最近までの株価上昇は「実際の価格とのギャップ拡大」?

 そこで、NYダウの値動きについてもチェックしていきたいと思います。

■(図4)NYダウ (日足)の動き(2019年11月15日取引終了時点)

出所:MARKETSPEEDⅡを元に筆者作成

 11月に入ってからのNYダウのローソク足に注目すると、図1の日経平均とは違ってかなり陽線が多く、順調に上値を伸ばしてきたことが分かります。そのため、足元の日経平均がNYダウの上昇について行けていない場面が増えている点は頭に入れておく必要があります。

 日経平均は需給的要因(積み上っていない裁定買い残やダブルインバース型ETFの信用買い残の異常な積み上がり)もあって、下げにくくなっている一方で、上がりにくくなり始めている可能性があるわけです。ちなみに、先週の日本株は為替の円高傾向も影響して上値を抑えている面もあります。

 最近までの株価押し上げエンジンとなってきた米中協議の進展については、市場の予想通り両国間で「第一段階」の合意が署名・調印される可能性がかなり高いと思われますが、その具体的な内容やスケジュールは未定です。合意によって緩和・撤廃される関税や規制の度合い次第では、「期待をかなり先取りしていた」なんてことも十分にあり得ます。

 なお、著名投資家であるジョージ・ソロスは、「市場において投資家の認識と実際の価値はほとんど一致しない」という考え方で知られています。

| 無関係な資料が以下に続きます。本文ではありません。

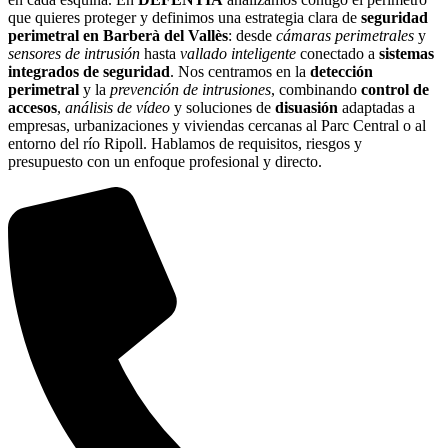
que quieres proteger y definimos una estrategia clara de
seguridad
perimetral en Barberà del Vallès
: desde
cámaras perimetrales
y
sensores de intrusión
hasta
vallado inteligente
conectado a
sistemas
integrados de seguridad
. Nos centramos en la
detección
perimetral
y la
prevención de intrusiones
, combinando
control de
accesos
,
análisis de vídeo
y soluciones de
disuasión
adaptadas a
empresas, urbanizaciones y viviendas cercanas al Parc Central o al
entorno del río Ripoll. Hablamos de requisitos, riesgos y
presupuesto con un enfoque profesional y directo.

 簡単に説明すると、株価(市場価格)は企業の業績や見通し、経済指標などの景況判断、政治的動向など、様々な材料に対する投資家の認識によって形成されていきますが、期待(不安)の先取りや過度な楽観(悲観)などによって、市場の価格と実際の価格との間にはギャップが生じます。こうしたギャップの発生や拡大、そしてそのギャップを修正していく動きを捉えることが投資の本質であるというわけです。

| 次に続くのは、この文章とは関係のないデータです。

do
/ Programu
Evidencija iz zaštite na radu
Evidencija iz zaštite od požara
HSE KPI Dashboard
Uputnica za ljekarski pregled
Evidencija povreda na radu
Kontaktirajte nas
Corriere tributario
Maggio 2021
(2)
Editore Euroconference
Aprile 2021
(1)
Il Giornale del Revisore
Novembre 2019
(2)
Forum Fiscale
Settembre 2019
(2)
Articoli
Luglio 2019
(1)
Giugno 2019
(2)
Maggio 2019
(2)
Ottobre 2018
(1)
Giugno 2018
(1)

 つまり、最近までの株価上昇が実際の価格とのギャップを拡大させている最中ならば、修正局面に入るまでは株価は上昇していくものの、いざ修正へと舵の向きが切り替われば、今度はギャップを埋めるべく株価が下落していくことになります。

 現時点ではまだ積極的な売りが出ているわけではなく、当面は株価上昇に合わせて動く投資スタンスで良いかと思われますが、好材料(米中関係改善期待など)を過大評価して株価の上昇を正当化してしまうと痛い目に遭うことになりますので、株価が深押しし始めたタイミングでの素早い手じまいが重要になりそうです。